The agency had previously relied on just two metrics—new Covid-19 cases per 100,000 people and the test positivity rate, both measured over the last seven days—to measure the level of community transmission. Counties were ranked into four tiers—low, moderate, substantial and high—with indoor masking recommended for areas of “substantial” or “high” coronavirus transmission and for all schools, regardless of tier.
The rationale for the change is to move from measuring community transmission to measuring how much strain the virus is placing on a community’s health-care system. But the old system never made much sense. It took no account of vaccination rates, even though vaccines were initially highly effective against viral transmission. And even as effectiveness against transmission decreased, vaccines remained effective at curbing the severity of Covid-19 illness. Both old-guideline metrics—case rates and positivity rates—depended on the amount of testing in a community, which varied substantially based on access to testing and peoples’ willingness to be tested.
The previous regulations set arbitrary and overly cautious thresholds. “Substantial” and “high” transmission—50 to 100 cases per 100,000, or a positivity rate between 8 percent and 10 percent; and 100 or more cases per 100,000 people, or a positivity rate of 10 percent or higher— classified nearly the entire country as high or substantial risk and thus subject to mask mandates. Focusing on transmission also communicated very little about the risk Covid-19 posed to individuals and communities. The likelihood that infection would progress to more severe disease such as hospitalization or death was a function largely of the percentage of vulnerable elderly people and people with underlying medical conditions in an area.

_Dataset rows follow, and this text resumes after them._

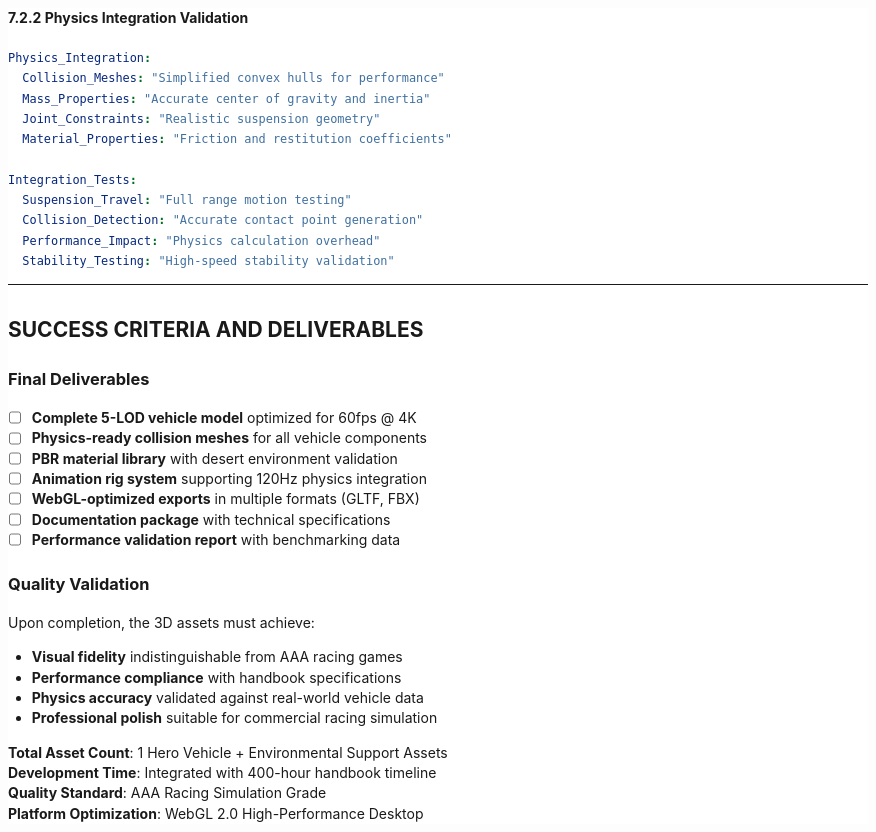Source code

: #### **7.2.2 Physics Integration Validation**
```yaml
Physics_Integration:
  Collision_Meshes: "Simplified convex hulls for performance"
  Mass_Properties: "Accurate center of gravity and inertia"
  Joint_Constraints: "Realistic suspension geometry"
  Material_Properties: "Friction and restitution coefficients"
  
Integration_Tests:
  Suspension_Travel: "Full range motion testing"
  Collision_Detection: "Accurate contact point generation"
  Performance_Impact: "Physics calculation overhead"
  Stability_Testing: "High-speed stability validation"
```

---

## **SUCCESS CRITERIA AND DELIVERABLES**

### **Final Deliverables**
- [ ] **Complete 5-LOD vehicle model** optimized for 60fps @ 4K
- [ ] **Physics-ready collision meshes** for all vehicle components  
- [ ] **PBR material library** with desert environment validation
- [ ] **Animation rig system** supporting 120Hz physics integration
- [ ] **WebGL-optimized exports** in multiple formats (GLTF, FBX)
- [ ] **Documentation package** with technical specifications
- [ ] **Performance validation report** with benchmarking data

### **Quality Validation**
Upon completion, the 3D assets must achieve:
- **Visual fidelity** indistinguishable from AAA racing games
- **Performance compliance** with handbook specifications
- **Physics accuracy** validated against real-world vehicle data
- **Professional polish** suitable for commercial racing simulation

**Total Asset Count**: 1 Hero Vehicle + Environmental Support Assets  
**Development Time**: Integrated with 400-hour handbook timeline  
**Quality Standard**: AAA Racing Simulation Grade  
**Platform Optimization**: WebGL 2.0 High-Performance Desktop
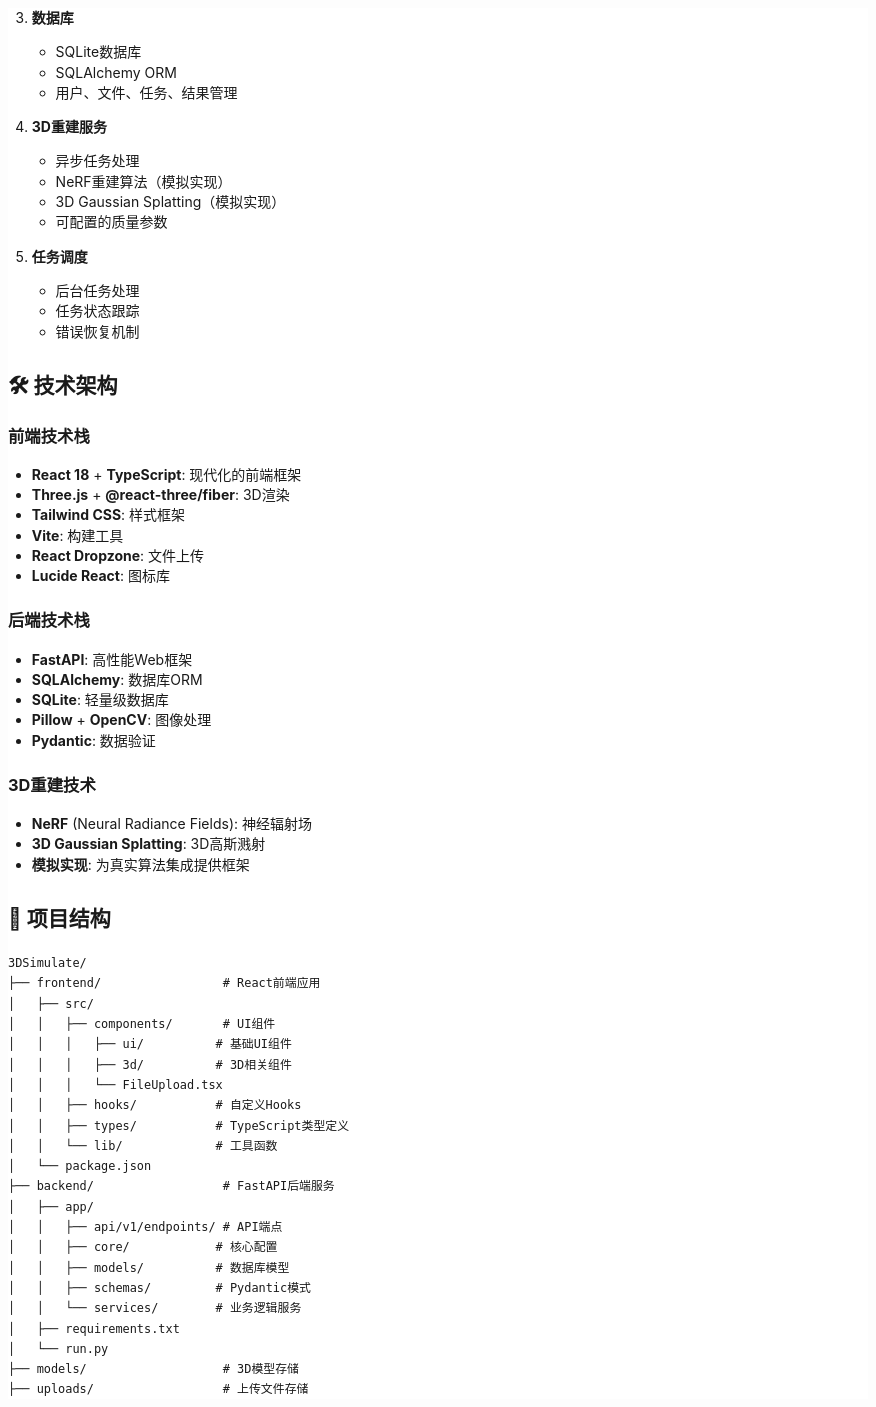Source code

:3. **数据库**
   - SQLite数据库
   - SQLAlchemy ORM
   - 用户、文件、任务、结果管理

4. **3D重建服务**
   - 异步任务处理
   - NeRF重建算法（模拟实现）
   - 3D Gaussian Splatting（模拟实现）
   - 可配置的质量参数

5. **任务调度**
   - 后台任务处理
   - 任务状态跟踪
   - 错误恢复机制

## 🛠️ 技术架构

### 前端技术栈
- **React 18** + **TypeScript**: 现代化的前端框架
- **Three.js** + **@react-three/fiber**: 3D渲染
- **Tailwind CSS**: 样式框架
- **Vite**: 构建工具
- **React Dropzone**: 文件上传
- **Lucide React**: 图标库

### 后端技术栈
- **FastAPI**: 高性能Web框架
- **SQLAlchemy**: 数据库ORM
- **SQLite**: 轻量级数据库
- **Pillow** + **OpenCV**: 图像处理
- **Pydantic**: 数据验证

### 3D重建技术
- **NeRF** (Neural Radiance Fields): 神经辐射场
- **3D Gaussian Splatting**: 3D高斯溅射
- **模拟实现**: 为真实算法集成提供框架

## 📁 项目结构

```
3DSimulate/
├── frontend/                 # React前端应用
│   ├── src/
│   │   ├── components/       # UI组件
│   │   │   ├── ui/          # 基础UI组件
│   │   │   ├── 3d/          # 3D相关组件
│   │   │   └── FileUpload.tsx
│   │   ├── hooks/           # 自定义Hooks
│   │   ├── types/           # TypeScript类型定义
│   │   └── lib/             # 工具函数
│   └── package.json
├── backend/                  # FastAPI后端服务
│   ├── app/
│   │   ├── api/v1/endpoints/ # API端点
│   │   ├── core/            # 核心配置
│   │   ├── models/          # 数据库模型
│   │   ├── schemas/         # Pydantic模式
│   │   └── services/        # 业务逻辑服务
│   ├── requirements.txt
│   └── run.py
├── models/                   # 3D模型存储
├── uploads/                  # 上传文件存储
```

From the outset of the pandemic, the CDC and other public-health authorities stressed the need to “flatten the curve,” justifying mitigation measures on the need to ensure that health-care resources were not overwhelmed. Transmission was, at most, indirectly related to that goal. The newly adopted metrics of hospital admissions and percentage occupancy rates would have been better tailored to preserving medical resources.
Moreover, even if the previous guidelines had measured community transmission reliably, monitoring transmission became less important as new, highly contagious variants such as Delta and Omicron spread widely throughout both the unvaccinated and vaccinated populations. With the Omicron surge, which began three months ago and peaked about six weeks ago, breakthrough cases—infections of people with either vaccine or natural immunity—became common. The level of community transmission was irrelevant: infection rates were high everywhere, but the overwhelming majority of cases were mild.
The CDC’s revised guidance is welcome and long overdue. Its original guidance was of limited value and became immaterial with the Delta and especially the Omicron waves. The CDC says that it follows the science, but it would be much better to lead.